Creative Writing Workshop: Consecution is a fancy way of saying “sequencing”
“Consecution” (is a) re-describing (of) the compositional process, how the repetition of words and sequences of events progress toward a naturally developed story with a coherent plot structure…(which is not)…different from the advice of the classicists — …good writing is, after all, good writing. Lish’s genius is in making it strange that we might see it better. ~ From The Consecution of Gordon Lish by Jason Lucarelli
Any gardener knows that first the bud appears and then comes the blossom. This evolution takes place in stages. While there are many ways to discuss this idea of consecution, this seems the most fitting as I pull together this post.

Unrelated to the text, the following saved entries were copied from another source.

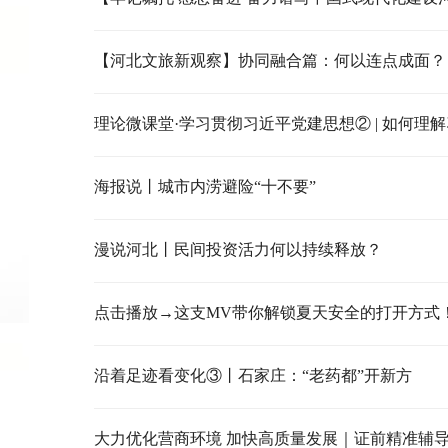
【河北文旅新观察】协同融合篇：何以连点成面？
海报说丨城市内涝避险“十不要”
漫说河北丨民间投资活力何以持续释放？
点击播放→这支MV带你解锁夏天安全的打开方式
沿着足迹看变化③丨石家庄：“老药都”开新方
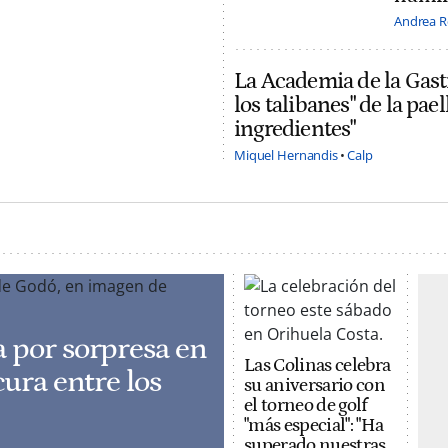
Andrea R
La Academia de la Gast
los talibanes" de la pa
ingredientes"
Miquel Hernandis
Calp
a por sorpresa en
Las Colinas celebra
cura entre los
su aniversario con
el torneo de golf
"más especial": "Ha
superado nuestras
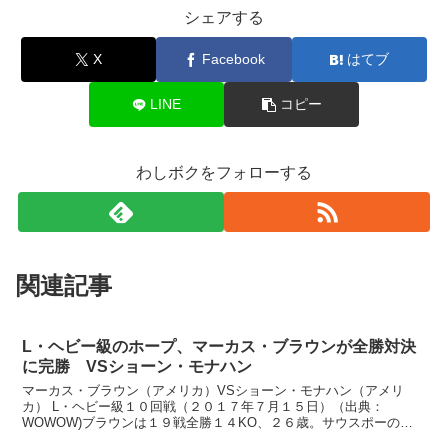
シェアする
X
Facebook
はてブ
LINE
コピー
わしボクをフォローする
関連記事
L・ヘビー級のホープ、マーカス・ブラウンが全勝対決
に完勝 VSショーン・モナハン
マーカス・ブラウン（アメリカ）VSショーン・モナハン（アメリ
カ） L・ヘビー級１０回戦（２０１７年７月１５日）（出典：
WOWOW)ブラウンは１９戦全勝１４KO、２６歳。サウスポーのホ
ープです。WBC７位、WBO６位、WBA９位、IBF９位と...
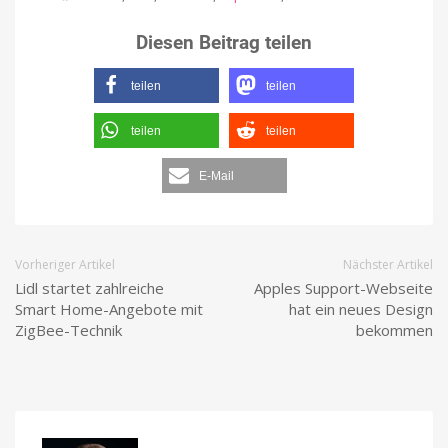
Diesen Beitrag teilen
teilen
teilen
teilen
teilen
E-Mail
Vorheriger Artikel
Nächster Artikel
Lidl startet zahlreiche
Apples Support-Webseite
Smart Home-Angebote mit
hat ein neues Design
ZigBee-Technik
bekommen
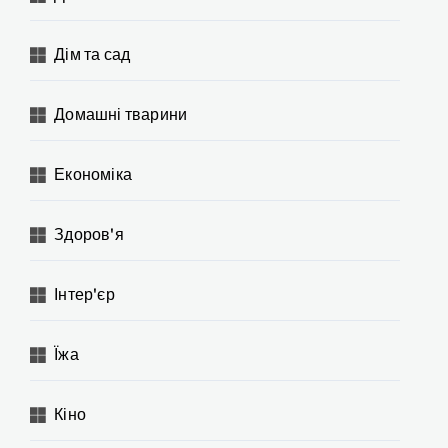
Дім та сад
Домашні тварини
Економіка
Здоров'я
Інтер'єр
Їжа
Кіно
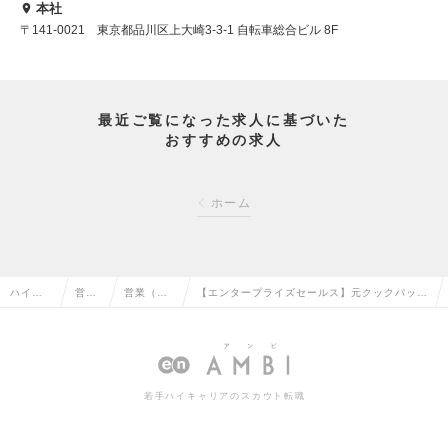
本社
〒141-0021 東京都品川区上大崎3-3-1 自転車総合ビル 8F
最近ご覧になった求人に基づいた
おすすめの求人
ホーム
ハイク
営業
営業（法
【エンタープライズセールス】元クックパッド
ラス求
系の
人向け）
副社長兼COOが率いる不動産テック企業/AI S
人TOP
転職
の転職
aaSの求人情報
若手ハイキャリアのスカウト転職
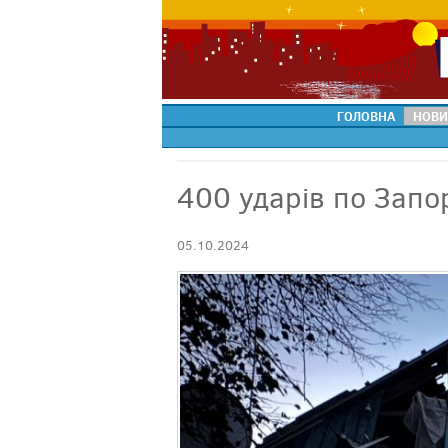
ГОЛОВНА
НОВИ
400 ударів по Запорі
05.10.2024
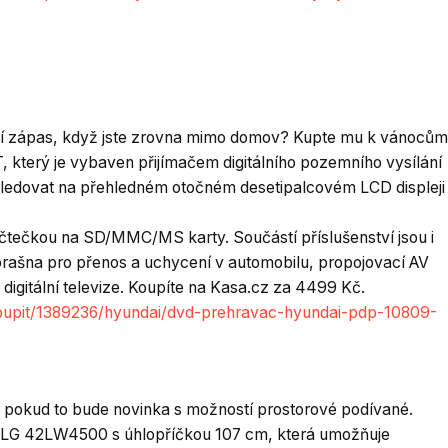
í zápas, když jste zrovna mimo domov? Kupte mu k vánocům
erý je vybaven přijímačem digitálního pozemního vysílání
ledovat na přehledném otočném desetipalcovém LCD displeji
 čtečkou na SD/MMC/MS karty. Součástí příslušenství jsou i
brašna pro přenos a uchycení v automobilu, propojovací AV
 digitální televize. Koupíte na Kasa.cz za 4499 Kč.
koupit/1389236/hyundai/dvd-prehravac-hyundai-pdp-10809-
ášť pokud to bude novinka s možností prostorové podívané.
 LG 42LW4500 s úhlopříčkou 107 cm, která umožňuje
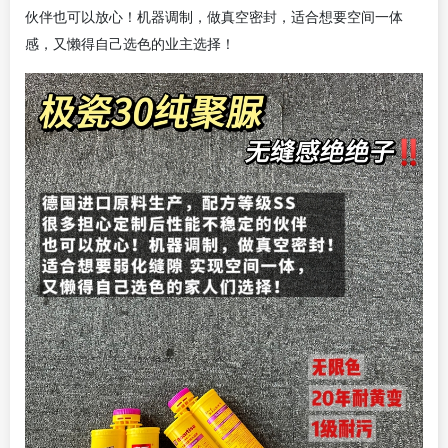
伙伴
也可以放心！
机器调制，做真空密封，
适合
想要
空间一体
感，又懒得自己选色的业主选择！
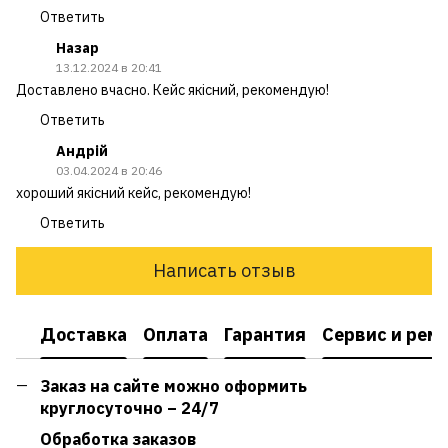
Ответить
Назар
13.12.2024 в 20:41
Доставлено вчасно. Кейс якісний, рекомендую!
Ответить
Андрій
03.04.2024 в 20:46
хороший якісний кейс, рекомендую!
Ответить
Написать отзыв
Доставка
Оплата
Гарантия
Сервис и рем
Заказ на сайте можно оформить
круглосуточно – 24/7
Обработка заказов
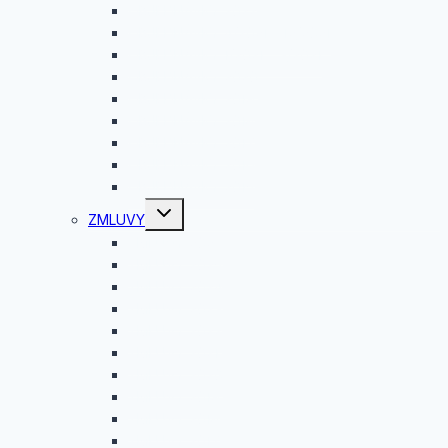
OBJEDNÁVKY 2022
OBJEDNÁVKY 4/2021 – 12/2021
OBJEDNÁVKY 1/2021 – 3/2021
OBJEDNÁVKY 2020
OBJEDNÁVKY 2019
OBJEDNÁVKY 2018
OBJEDNÁVKY 2017
OBJEDNÁVKY 2016
OBJEDNÁVKY 2015
Toggle
ZMLUVY
child
menu
ZMLUVY 2026
ZMLUVY 2025
ZMLUVY 2024
ZMLUVY 2023
ZMLUVY 2022
ZMLUVY 2021
ZMLUVY 2020
ZMLUVY 2019
ZMLUVY 2018
ZMLUVY 2017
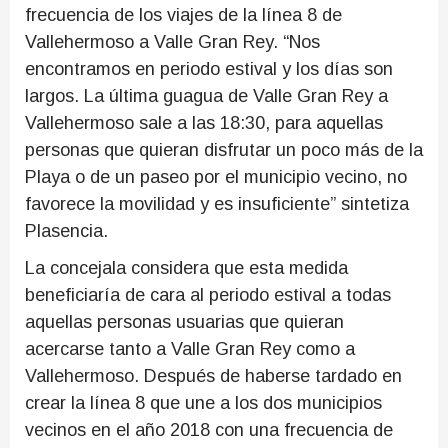
frecuencia de los viajes de la línea 8 de
Vallehermoso a Valle Gran Rey. “Nos
encontramos en periodo estival y los días son
largos. La última guagua de Valle Gran Rey a
Vallehermoso sale a las 18:30, para aquellas
personas que quieran disfrutar un poco más de la
Playa o de un paseo por el municipio vecino, no
favorece la movilidad y es insuficiente” sintetiza
Plasencia.
La concejala considera que esta medida
beneficiaría de cara al periodo estival a todas
aquellas personas usuarias que quieran
acercarse tanto a Valle Gran Rey como a
Vallehermoso. Después de haberse tardado en
crear la línea 8 que une a los dos municipios
vecinos en el año 2018 con una frecuencia de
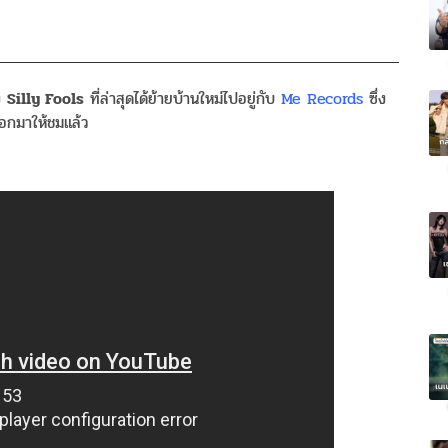
วง
Silly Fools
ที่ล่าสุดได้ย้ายบ้านใหม่ไปอยู่กับ
Me Records
ซึ่ง
ออกมาให้ชมแล้ว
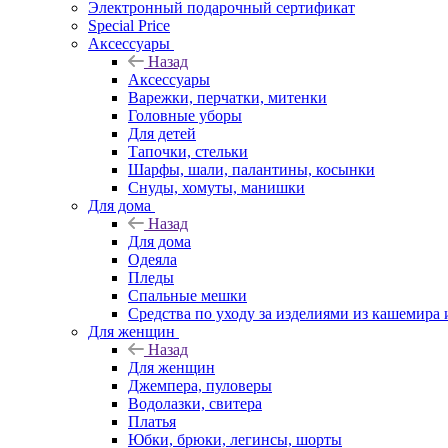
Электронный подарочный сертификат
Special Price
Аксессуары
Назад
Аксессуары
Варежки, перчатки, митенки
Головные уборы
Для детей
Тапочки, стельки
Шарфы, шали, палантины, косынки
Снуды, хомуты, манишки
Для дома
Назад
Для дома
Одеяла
Пледы
Спальные мешки
Средства по уходу за изделиями из кашемира 
Для женщин
Назад
Для женщин
Джемпера, пуловеры
Водолазки, свитера
Платья
Юбки, брюки, легинсы, шорты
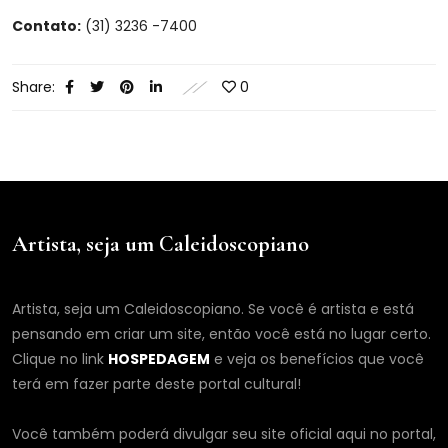
Contato:
(31) 3236 -7400
Share:
0
Artista, seja um Caleidoscopiano
Artista, seja um Caleidoscopiano. Se você é artista e está
pensando em criar um site, então você está no lugar certo.
Clique no link
HOSPEDAGEM
e veja os benefícios que você
terá em fazer parte deste portal cultural!
Você também poderá divulgar seu site oficial aqui no portal,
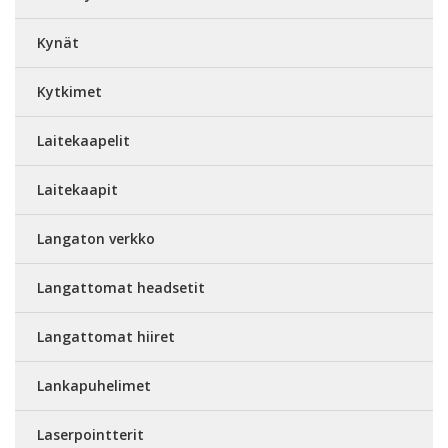
Kynät
Kytkimet
Laitekaapelit
Laitekaapit
Langaton verkko
Langattomat headsetit
Langattomat hiiret
Lankapuhelimet
Laserpointterit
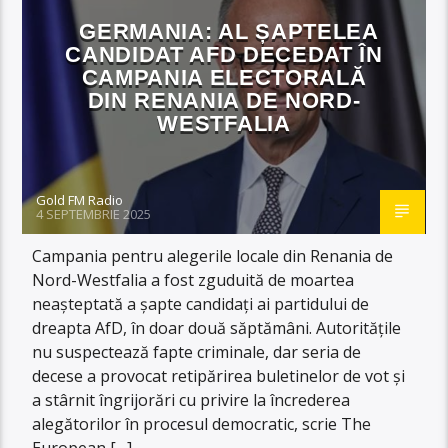
GERMANIA: AL ȘAPTELEA
CANDIDAT AFD DECEDAT ÎN
CAMPANIA ELECTORALĂ
DIN RENANIA DE NORD-
WESTFALIA
Gold FM Radio
4 SEPTEMBRIE 2025
Campania pentru alegerile locale din Renania de
Nord-Westfalia a fost zguduită de moartea
neașteptată a șapte candidați ai partidului de
dreapta AfD, în doar două săptămâni. Autoritățile
nu suspectează fapte criminale, dar seria de
decese a provocat retipărirea buletinelor de vot și
a stârnit îngrijorări cu privire la încrederea
alegătorilor în procesul democratic, scrie The
European […]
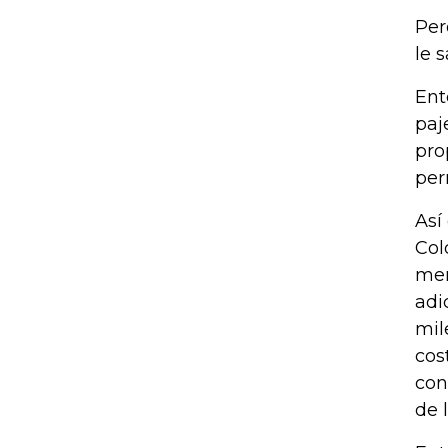
Per
le s
Ent
paj
pro
per
Así
Col
men
adi
mil
cos
con
de l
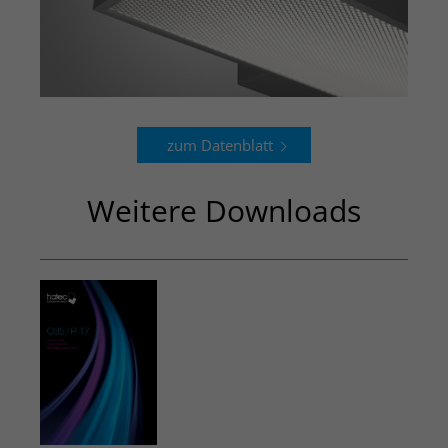
zum Datenblatt
Weitere Downloads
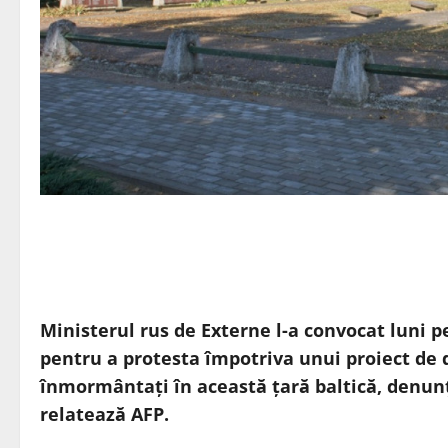
Ministerul rus de Externe l-a convocat luni p
pentru a protesta împotriva unui proiect de 
înmormântaţi în această ţară baltică, denunţ
relatează AFP.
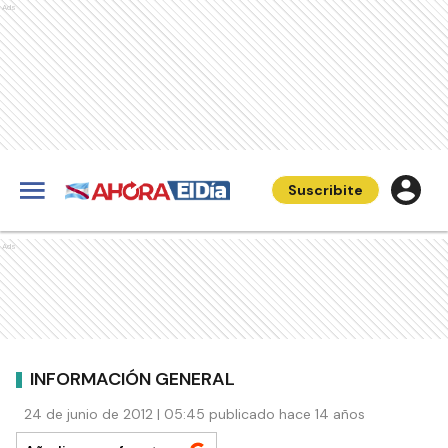
Ads
Suscribite
Ads
INFORMACIÓN GENERAL
24 de junio de 2012 | 05:45 publicado hace 14 años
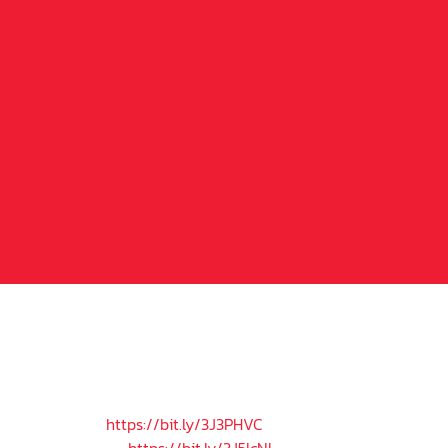
Retrouvez les chronos de la deuxième journée de sélections
à St-Dié-des-Vosges.
Premier degré
Piste A – 8h :
https://bit.ly/3J3PHVC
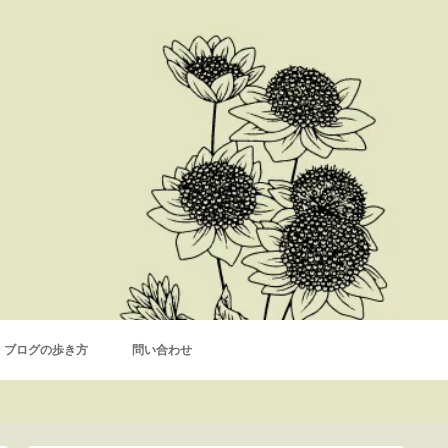
ブログの歩き方
問い合わせ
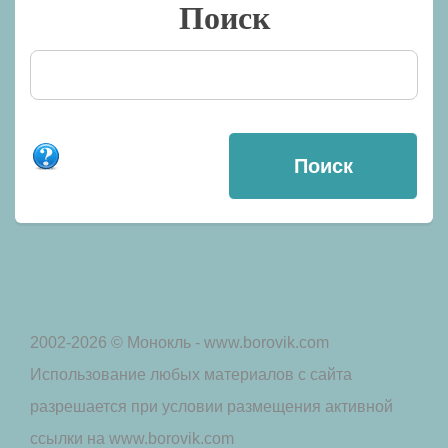
Поиск
2002-2026 © Монокль - www.borovik.com
Использование любых материалов с сайта
разрешается при условии размещения активной
ссылки на www.borovik.com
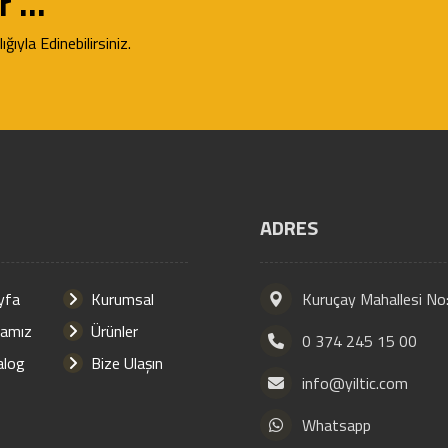
 ...
ğıyla Edinebilirsiniz.
ADRES
yfa
Kurumsal
Kuruçay Mahallesi No
amız
Ürünler
0 374 245 15 00
alog
Bize Ulaşın
info@yiltic.com
Whatsapp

In this creative writing workshop, students discussed how consecution worked in A Tale of Two Cities back in May of 2023, here at the Studio, but as I edited that class for this post, I thought about how hard it was for people (myself included) to understand.
“What is the A, B, C, of it?” one of the students in class asked and I realized that I did not answer at the time because it is so easy to get into the weeds.
Steps. Stages. Unfolding’s…like a flower coming into bloom. That is the A, B, C of it and if a writer cannot provide these stages in their storytelling, cannot describe them intimately and stage them through the story in a meaningful way, they will not be employing this technique known as consecution. But even this becomes slippery and confusing and difficult.
Please watch this teaching and see if you can make sense of it. Click here.
To help you, I’ve provided this handout which you’ll see in the video.
If you have more ways to describe and thus explain consecution, beyond what’s been provided in this creative writing workshop, please offer them in the comments. We might never hit the nail right on the head, but we can get close!
~ Jennifer
Hi Jennifer, what helps me understand it (in as much as I think I do understand it) is to contrast it with the Modernist tendency of each sentence being a set up for later plot elements. The writer knows they want a character to trip on a broken sidewalk in the second paragraph (scene, chapter, book in the series) so the first paragraph must mention the broken sidewalk. The writer feels obliged to include setting, characterization, etc so ends up with a lot of boring details front loaded.
Consecution suggests each sentence should look back to what come before it instead of anticipating what’s to come.
Exactly! You’ve nailed it and if you cannot always pull an image forward (though it’s possible), that’s fine. You are building the muscle of moment to moment attention in the practice. Thanks for the comment!